## Instruction
The lines to be copied are those below that contain "Metal".

(Collected data)

•••••

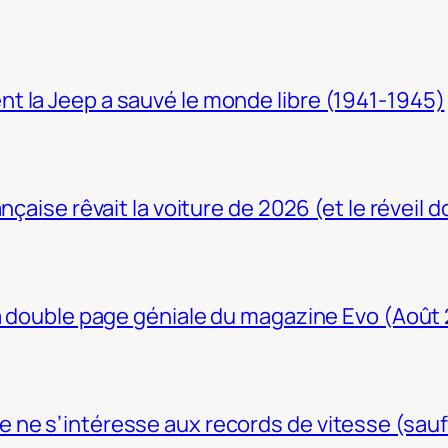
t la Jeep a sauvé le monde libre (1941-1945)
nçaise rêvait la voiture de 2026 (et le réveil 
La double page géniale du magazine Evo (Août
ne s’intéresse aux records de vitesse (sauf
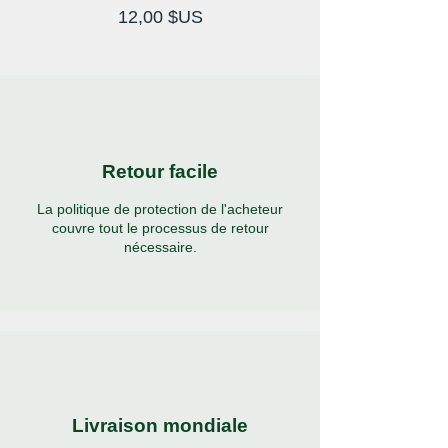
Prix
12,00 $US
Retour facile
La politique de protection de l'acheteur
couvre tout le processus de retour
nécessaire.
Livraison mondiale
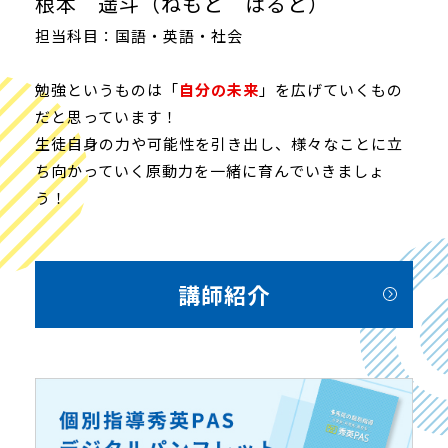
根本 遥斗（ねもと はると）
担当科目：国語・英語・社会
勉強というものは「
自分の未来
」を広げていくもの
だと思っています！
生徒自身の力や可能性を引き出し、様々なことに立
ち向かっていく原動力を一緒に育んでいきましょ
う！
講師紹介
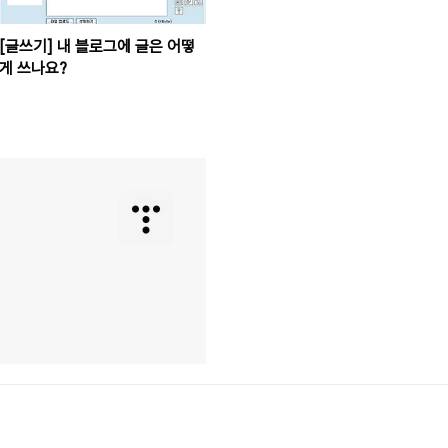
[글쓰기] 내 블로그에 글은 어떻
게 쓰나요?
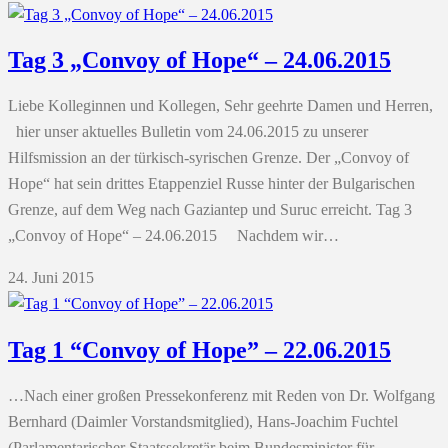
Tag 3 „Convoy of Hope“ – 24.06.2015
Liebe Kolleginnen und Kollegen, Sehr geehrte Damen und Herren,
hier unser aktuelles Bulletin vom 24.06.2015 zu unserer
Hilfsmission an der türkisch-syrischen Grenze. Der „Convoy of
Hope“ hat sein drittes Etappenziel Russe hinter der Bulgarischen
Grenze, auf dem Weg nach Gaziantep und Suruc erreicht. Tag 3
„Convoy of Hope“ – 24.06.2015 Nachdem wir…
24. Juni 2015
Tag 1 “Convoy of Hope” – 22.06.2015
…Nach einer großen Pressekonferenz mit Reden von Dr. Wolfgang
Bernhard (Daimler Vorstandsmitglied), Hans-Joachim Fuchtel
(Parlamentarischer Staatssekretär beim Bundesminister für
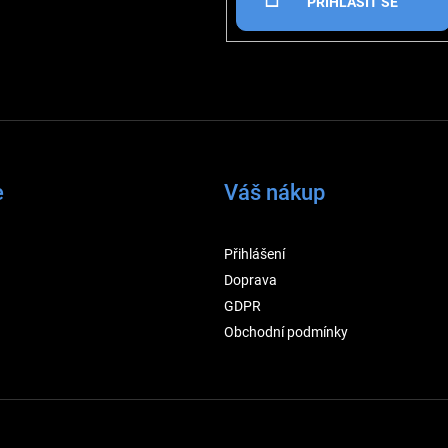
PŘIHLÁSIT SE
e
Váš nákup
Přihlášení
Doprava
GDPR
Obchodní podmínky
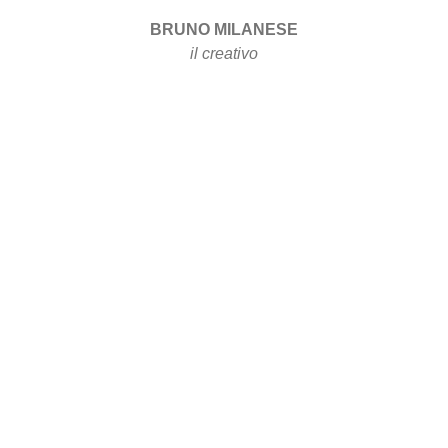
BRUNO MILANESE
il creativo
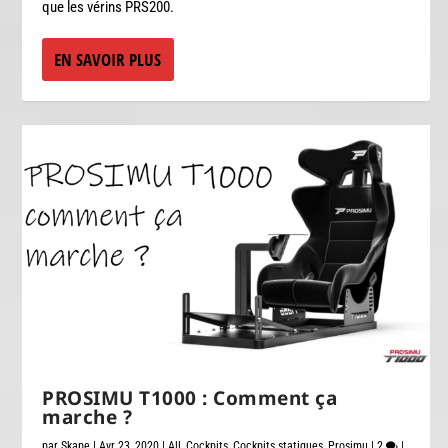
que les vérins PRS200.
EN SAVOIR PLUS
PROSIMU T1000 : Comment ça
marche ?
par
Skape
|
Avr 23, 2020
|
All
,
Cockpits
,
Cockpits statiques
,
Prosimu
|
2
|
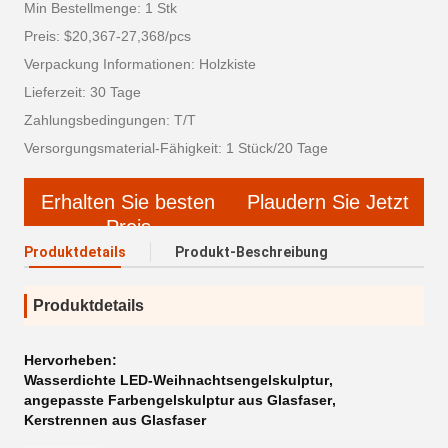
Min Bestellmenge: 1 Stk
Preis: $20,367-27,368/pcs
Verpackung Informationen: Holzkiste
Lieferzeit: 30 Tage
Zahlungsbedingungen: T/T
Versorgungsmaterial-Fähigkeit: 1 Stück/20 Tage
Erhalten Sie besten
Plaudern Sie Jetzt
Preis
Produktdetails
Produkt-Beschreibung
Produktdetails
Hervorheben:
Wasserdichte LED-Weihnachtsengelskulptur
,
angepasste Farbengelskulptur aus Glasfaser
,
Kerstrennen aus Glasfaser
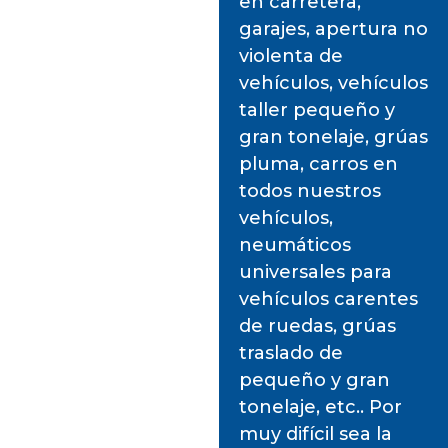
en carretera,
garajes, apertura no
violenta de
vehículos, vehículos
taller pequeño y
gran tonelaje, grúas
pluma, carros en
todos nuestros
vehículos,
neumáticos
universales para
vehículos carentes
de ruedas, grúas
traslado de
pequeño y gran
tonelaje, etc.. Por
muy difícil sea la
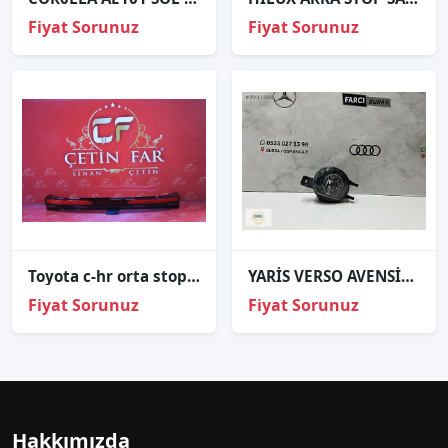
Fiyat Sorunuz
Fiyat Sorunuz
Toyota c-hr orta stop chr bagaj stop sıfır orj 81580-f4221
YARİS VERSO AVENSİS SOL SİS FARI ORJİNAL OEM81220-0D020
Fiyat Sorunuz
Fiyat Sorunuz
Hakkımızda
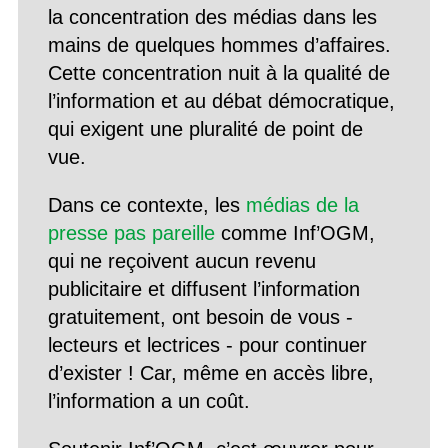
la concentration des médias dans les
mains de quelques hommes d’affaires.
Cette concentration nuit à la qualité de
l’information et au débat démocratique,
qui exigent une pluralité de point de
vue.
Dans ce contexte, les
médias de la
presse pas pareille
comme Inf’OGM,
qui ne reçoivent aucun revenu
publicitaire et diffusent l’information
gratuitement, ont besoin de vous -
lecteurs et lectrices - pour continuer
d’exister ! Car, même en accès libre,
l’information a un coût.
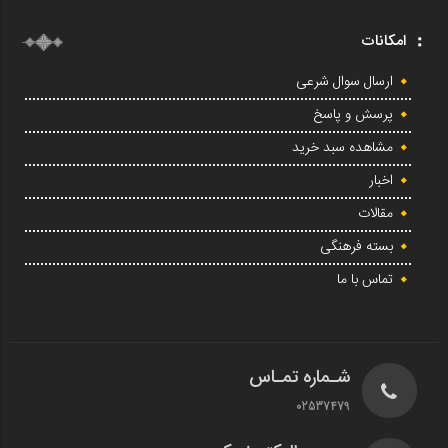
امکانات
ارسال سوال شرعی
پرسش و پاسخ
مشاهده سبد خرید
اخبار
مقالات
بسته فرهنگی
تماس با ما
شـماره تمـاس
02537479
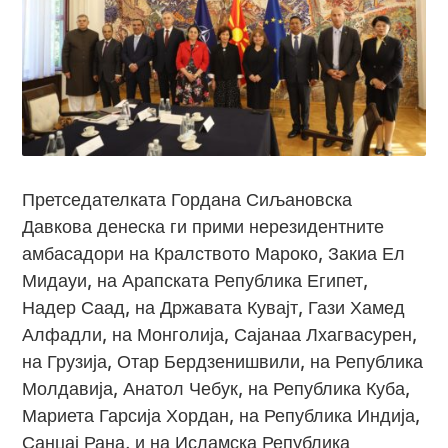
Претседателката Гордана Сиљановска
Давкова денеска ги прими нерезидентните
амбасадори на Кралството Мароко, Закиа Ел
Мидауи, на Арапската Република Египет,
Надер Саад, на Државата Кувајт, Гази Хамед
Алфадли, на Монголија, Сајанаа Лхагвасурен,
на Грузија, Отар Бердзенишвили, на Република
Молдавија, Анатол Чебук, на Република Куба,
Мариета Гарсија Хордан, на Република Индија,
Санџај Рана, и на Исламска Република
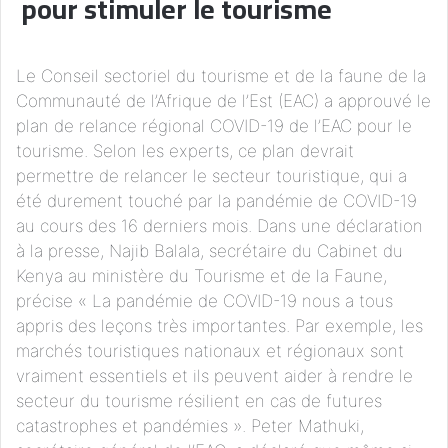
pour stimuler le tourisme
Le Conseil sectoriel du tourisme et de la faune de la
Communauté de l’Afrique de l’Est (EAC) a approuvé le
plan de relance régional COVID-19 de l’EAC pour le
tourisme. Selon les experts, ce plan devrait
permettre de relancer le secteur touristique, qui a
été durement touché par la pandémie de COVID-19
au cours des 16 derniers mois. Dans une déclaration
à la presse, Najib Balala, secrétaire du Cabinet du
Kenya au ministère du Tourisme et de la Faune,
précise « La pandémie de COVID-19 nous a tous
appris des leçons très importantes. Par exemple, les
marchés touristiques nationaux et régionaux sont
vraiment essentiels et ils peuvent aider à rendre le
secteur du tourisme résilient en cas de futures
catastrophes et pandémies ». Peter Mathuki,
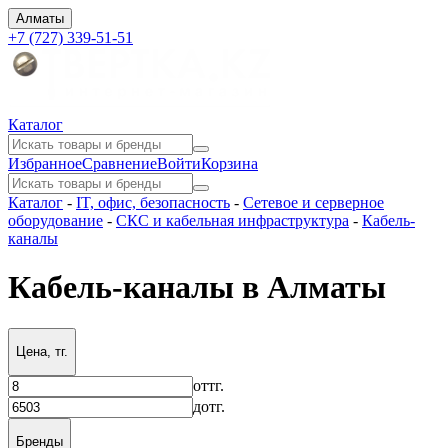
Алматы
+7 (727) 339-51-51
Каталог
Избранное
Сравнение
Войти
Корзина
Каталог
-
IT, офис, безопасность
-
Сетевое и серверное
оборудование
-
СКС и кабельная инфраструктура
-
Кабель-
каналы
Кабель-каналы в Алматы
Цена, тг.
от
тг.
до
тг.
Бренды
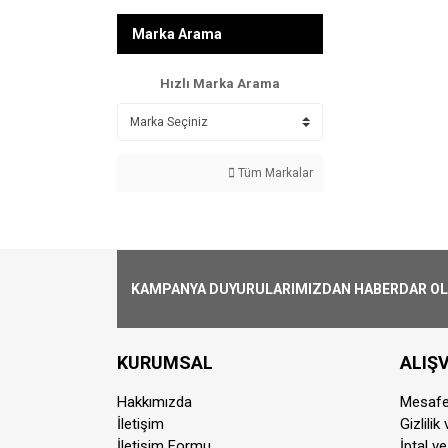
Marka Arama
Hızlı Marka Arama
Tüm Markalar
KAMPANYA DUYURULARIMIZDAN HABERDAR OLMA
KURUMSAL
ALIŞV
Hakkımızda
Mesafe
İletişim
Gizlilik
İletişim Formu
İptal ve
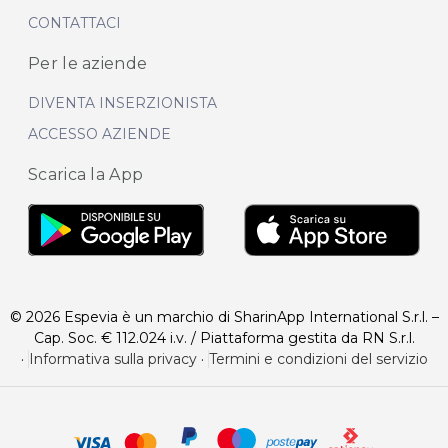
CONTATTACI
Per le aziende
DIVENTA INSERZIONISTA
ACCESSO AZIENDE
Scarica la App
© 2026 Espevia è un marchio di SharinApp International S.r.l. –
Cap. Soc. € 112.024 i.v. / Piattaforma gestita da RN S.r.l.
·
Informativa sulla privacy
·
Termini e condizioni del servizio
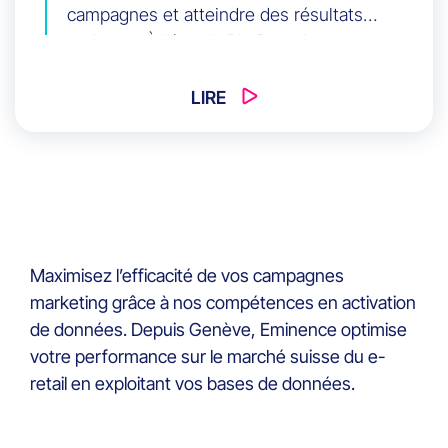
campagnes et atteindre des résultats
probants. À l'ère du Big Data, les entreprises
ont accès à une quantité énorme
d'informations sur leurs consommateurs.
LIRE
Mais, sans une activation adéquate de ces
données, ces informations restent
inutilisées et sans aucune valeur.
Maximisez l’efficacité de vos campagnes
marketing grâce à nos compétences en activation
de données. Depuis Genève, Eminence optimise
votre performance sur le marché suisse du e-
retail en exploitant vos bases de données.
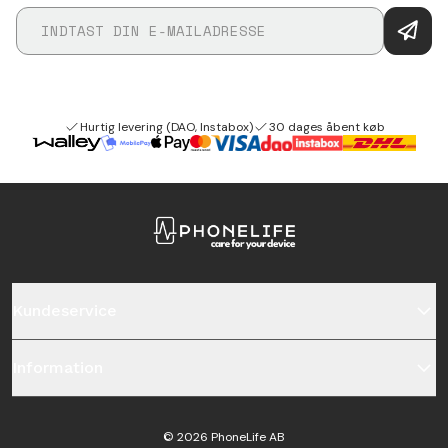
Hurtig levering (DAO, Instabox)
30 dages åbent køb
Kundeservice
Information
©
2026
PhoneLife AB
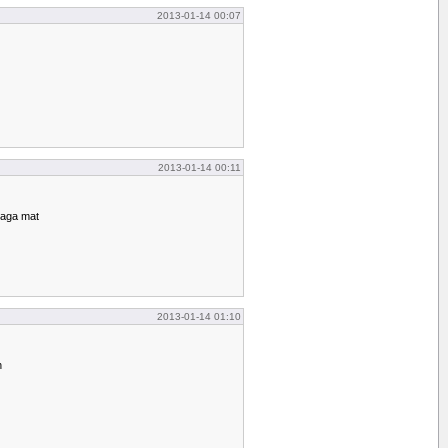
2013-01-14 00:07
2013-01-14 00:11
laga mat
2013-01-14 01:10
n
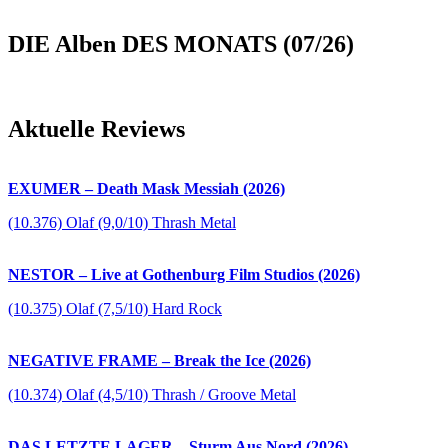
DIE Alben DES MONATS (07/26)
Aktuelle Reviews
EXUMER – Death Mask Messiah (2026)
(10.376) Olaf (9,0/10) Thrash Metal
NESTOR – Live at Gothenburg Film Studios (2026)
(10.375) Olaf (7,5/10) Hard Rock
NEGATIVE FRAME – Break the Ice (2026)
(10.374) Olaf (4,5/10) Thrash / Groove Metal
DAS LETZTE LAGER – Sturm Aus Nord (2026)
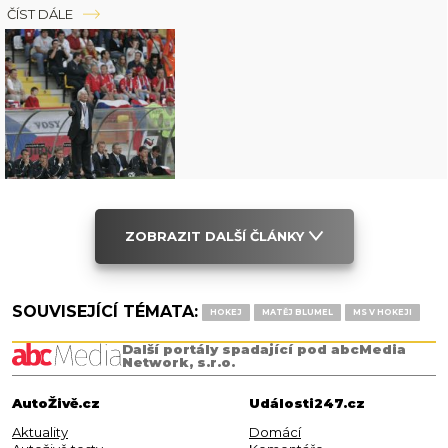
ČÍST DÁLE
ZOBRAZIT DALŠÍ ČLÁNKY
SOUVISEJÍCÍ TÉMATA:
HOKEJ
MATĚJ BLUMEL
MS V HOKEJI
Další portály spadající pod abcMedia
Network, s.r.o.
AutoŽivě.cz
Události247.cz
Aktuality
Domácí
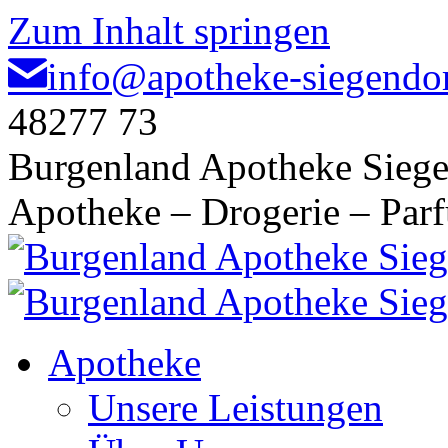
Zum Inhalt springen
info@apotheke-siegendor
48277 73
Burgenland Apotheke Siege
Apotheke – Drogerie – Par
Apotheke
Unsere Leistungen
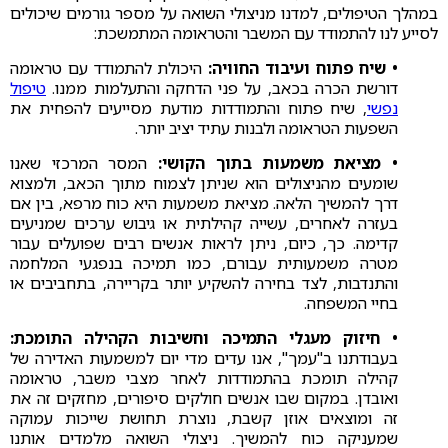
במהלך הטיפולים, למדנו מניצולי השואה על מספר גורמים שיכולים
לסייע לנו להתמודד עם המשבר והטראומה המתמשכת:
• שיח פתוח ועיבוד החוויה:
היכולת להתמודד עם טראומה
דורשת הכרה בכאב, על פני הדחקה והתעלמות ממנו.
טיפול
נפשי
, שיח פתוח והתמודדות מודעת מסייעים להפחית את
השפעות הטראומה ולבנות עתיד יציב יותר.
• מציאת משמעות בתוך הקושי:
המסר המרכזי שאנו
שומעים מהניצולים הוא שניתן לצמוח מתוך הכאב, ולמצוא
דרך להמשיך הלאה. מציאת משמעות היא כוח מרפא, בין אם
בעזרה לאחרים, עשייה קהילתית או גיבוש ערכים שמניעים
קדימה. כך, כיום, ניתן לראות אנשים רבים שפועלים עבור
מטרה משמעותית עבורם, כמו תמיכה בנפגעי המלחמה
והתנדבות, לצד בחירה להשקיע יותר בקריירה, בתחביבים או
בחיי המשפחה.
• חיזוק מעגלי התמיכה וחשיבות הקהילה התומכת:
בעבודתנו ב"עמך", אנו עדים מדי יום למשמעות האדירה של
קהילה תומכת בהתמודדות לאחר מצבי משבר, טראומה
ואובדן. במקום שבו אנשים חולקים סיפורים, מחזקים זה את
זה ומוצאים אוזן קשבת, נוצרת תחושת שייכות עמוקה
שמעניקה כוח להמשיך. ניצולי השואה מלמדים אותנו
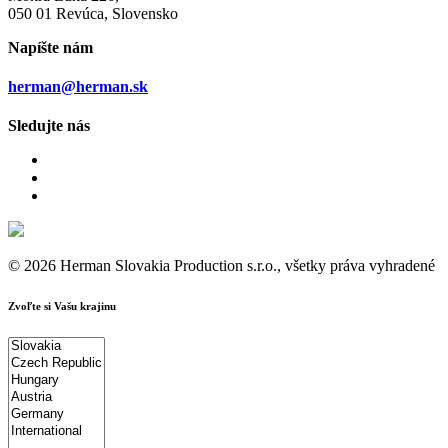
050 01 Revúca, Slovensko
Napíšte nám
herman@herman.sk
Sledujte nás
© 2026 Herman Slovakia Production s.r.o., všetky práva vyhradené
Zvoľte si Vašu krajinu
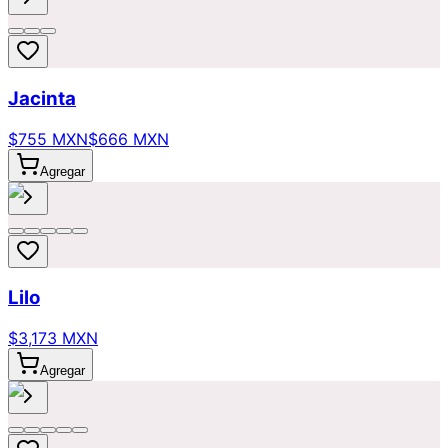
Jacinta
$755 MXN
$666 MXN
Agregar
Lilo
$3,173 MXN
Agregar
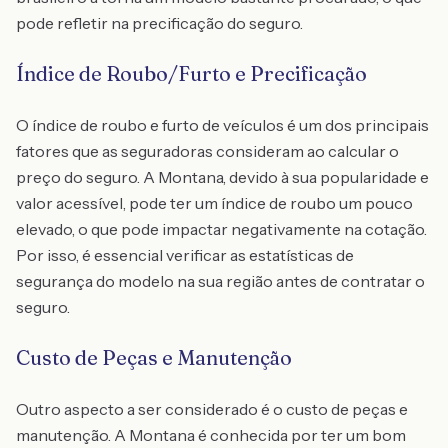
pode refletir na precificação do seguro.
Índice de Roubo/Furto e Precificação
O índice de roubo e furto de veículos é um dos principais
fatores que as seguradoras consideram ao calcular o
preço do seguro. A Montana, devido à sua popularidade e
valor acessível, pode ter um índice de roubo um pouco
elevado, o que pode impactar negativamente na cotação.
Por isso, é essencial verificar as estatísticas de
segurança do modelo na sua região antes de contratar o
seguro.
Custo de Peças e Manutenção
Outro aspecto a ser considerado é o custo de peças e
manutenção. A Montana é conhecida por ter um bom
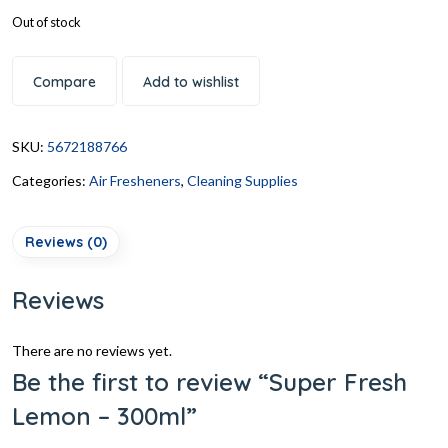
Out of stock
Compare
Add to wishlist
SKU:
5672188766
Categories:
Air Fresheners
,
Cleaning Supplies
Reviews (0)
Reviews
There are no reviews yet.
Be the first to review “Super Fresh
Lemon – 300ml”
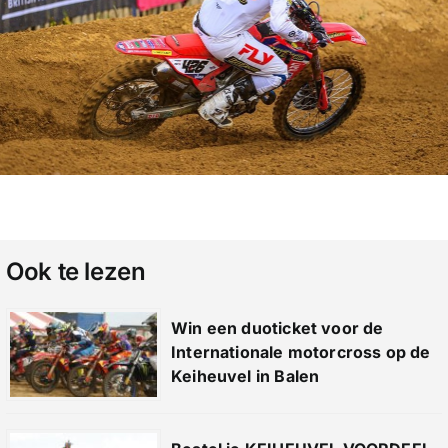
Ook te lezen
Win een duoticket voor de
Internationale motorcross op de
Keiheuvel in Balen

•••••

## Answer section
(10.376) Olaf (9,0/10) Thrash Metal
(10.374) Olaf (4,5/10) Thrash / Groove Metal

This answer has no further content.